The commitment covers two investments of $30 million each to Vantage Mezzanine Fund IV, which is managed by Vantage Capital, and a cornerstone investment in BluePeak Private Capital Fund I, the maiden fund of BluePeak.

These commitments will enable the fund managers to increase credit supply to mid-market African companies by providing countercyclical mezzanine funding that is bespoke and meets the market need.

Vantage Capital, a South African multi-asset alternative investment fund manager, had marked the first close of its fourth mezzanine fund with commitments of $207 million from European and US-based commercial investors two months ago. Development finance institutions including International Finance Corporation, CDC and Switzerland’s SIFEM also pitched in.
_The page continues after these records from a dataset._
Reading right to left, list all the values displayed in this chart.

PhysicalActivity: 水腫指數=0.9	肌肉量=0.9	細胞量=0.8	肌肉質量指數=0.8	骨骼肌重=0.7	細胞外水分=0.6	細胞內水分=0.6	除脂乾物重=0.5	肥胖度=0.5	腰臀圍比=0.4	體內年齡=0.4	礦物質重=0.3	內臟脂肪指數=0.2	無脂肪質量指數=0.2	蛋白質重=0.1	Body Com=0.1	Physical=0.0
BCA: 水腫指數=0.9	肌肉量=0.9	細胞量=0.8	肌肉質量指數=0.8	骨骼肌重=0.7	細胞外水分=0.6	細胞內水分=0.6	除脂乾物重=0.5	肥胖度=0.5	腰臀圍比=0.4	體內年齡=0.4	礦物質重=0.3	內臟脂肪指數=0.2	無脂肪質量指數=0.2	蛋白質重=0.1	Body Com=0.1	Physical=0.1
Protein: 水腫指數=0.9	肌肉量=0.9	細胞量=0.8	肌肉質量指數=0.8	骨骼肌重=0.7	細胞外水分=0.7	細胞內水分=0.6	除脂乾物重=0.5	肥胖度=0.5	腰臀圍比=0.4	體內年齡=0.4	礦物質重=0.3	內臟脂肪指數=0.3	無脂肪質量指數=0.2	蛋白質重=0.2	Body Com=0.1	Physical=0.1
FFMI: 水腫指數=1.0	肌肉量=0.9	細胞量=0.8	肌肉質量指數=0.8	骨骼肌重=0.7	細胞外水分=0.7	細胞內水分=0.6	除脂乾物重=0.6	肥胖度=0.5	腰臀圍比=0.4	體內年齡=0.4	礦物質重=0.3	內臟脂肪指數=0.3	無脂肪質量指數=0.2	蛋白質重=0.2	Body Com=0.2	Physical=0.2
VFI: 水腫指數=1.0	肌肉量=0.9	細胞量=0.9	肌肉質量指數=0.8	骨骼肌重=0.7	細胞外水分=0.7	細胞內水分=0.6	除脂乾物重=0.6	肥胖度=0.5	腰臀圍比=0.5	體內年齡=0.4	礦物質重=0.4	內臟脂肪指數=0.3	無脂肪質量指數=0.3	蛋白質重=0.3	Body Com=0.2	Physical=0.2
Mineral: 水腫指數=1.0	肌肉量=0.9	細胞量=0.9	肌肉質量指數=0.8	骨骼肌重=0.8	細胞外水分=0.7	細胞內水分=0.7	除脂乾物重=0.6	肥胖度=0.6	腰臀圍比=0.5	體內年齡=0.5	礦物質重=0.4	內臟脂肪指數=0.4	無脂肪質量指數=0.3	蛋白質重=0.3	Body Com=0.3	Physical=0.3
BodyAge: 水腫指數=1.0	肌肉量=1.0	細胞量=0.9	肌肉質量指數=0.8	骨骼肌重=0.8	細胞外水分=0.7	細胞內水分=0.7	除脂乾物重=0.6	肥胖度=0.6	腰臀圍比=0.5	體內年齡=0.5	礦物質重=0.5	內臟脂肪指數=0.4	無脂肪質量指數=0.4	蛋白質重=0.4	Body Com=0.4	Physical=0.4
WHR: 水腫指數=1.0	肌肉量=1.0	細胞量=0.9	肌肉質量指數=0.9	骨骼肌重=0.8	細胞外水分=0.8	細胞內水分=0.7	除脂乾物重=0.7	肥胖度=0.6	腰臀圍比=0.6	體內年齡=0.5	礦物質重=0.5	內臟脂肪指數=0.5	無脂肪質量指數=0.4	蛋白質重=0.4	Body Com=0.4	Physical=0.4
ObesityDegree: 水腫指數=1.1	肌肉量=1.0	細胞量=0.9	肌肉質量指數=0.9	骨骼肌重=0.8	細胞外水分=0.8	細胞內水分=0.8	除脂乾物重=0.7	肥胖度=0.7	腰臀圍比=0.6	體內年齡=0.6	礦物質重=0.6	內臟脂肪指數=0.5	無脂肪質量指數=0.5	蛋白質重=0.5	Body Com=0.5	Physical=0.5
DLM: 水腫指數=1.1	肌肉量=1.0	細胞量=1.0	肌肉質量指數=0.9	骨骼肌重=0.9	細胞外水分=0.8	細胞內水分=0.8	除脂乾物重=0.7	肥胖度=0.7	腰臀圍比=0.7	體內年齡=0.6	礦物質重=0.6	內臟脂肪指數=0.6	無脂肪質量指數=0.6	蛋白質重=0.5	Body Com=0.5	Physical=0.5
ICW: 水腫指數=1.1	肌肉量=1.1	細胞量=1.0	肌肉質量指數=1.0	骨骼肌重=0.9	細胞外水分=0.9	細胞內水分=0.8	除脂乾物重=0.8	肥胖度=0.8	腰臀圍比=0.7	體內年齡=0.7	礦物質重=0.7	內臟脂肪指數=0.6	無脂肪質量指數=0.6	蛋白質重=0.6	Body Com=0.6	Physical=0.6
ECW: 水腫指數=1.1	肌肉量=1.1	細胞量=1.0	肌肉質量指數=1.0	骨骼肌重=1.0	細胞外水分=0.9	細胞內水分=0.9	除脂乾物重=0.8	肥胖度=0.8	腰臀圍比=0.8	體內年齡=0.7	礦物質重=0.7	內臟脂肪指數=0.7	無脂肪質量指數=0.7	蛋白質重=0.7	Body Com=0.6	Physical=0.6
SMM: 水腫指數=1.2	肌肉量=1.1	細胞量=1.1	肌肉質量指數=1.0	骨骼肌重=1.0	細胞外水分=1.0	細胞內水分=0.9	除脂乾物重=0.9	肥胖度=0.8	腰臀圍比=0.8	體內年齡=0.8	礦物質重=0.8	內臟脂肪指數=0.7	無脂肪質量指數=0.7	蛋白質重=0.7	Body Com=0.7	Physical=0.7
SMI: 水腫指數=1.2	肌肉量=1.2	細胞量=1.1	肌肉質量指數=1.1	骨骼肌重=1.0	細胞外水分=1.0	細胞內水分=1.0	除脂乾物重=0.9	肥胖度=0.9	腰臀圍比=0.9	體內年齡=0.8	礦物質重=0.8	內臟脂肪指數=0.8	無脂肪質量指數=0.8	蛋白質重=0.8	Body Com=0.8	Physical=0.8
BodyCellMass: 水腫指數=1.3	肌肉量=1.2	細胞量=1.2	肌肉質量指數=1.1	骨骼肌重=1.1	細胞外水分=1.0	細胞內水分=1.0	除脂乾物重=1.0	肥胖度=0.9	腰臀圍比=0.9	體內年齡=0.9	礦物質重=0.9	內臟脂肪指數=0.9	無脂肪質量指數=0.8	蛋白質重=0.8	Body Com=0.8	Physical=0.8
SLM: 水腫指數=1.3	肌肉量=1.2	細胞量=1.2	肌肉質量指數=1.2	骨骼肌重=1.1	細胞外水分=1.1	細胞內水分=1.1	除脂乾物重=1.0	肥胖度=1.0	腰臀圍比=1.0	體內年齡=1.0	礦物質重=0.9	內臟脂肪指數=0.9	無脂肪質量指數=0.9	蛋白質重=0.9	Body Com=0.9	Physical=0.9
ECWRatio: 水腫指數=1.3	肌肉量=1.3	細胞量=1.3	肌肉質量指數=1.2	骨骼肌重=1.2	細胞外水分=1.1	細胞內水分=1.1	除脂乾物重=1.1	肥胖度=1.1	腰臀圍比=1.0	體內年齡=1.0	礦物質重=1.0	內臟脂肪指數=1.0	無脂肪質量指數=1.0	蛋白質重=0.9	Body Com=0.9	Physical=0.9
IFC itself had committed $25 million to the fund.

Vantage Mezzanine Fund IV, which has a target of $350 million, will chase mid-sized African businesses with flexible capital.

Africa-focussed alternative asset management firm BluePeak Private Capital has also hit the first close of its maiden $200 million credit fund.
BluePeak, headquartered in the Tunisian capital of Tunis, made the first close in May at just over $100 million.

CDC said its private credit fund strategy aims to address a significant credit market dislocation and mid-market financing gap, a situation that has intensified by the Covid-19 crisis.

The strategy also aims to have a signalling effect by attracting more commercial investors to African markets. This will, in turn, help to develop reliable, long-term private debt platforms that can facilitate economic growth, employment and sustainable development throughout the continent, CDC said.

“Businesses in Africa often face significant challenges in gaining access to funding and the pandemic has further tightened the availability of capital in these markets,” said Jo Fry, investment director and head of intermediated credit at CDC.

Fry said that development of the private credit fund sector can fill a funding gap with debt capital for medium-sized enterprises whose financing needs are of a size that excludes them from accessing credit from traditional banks.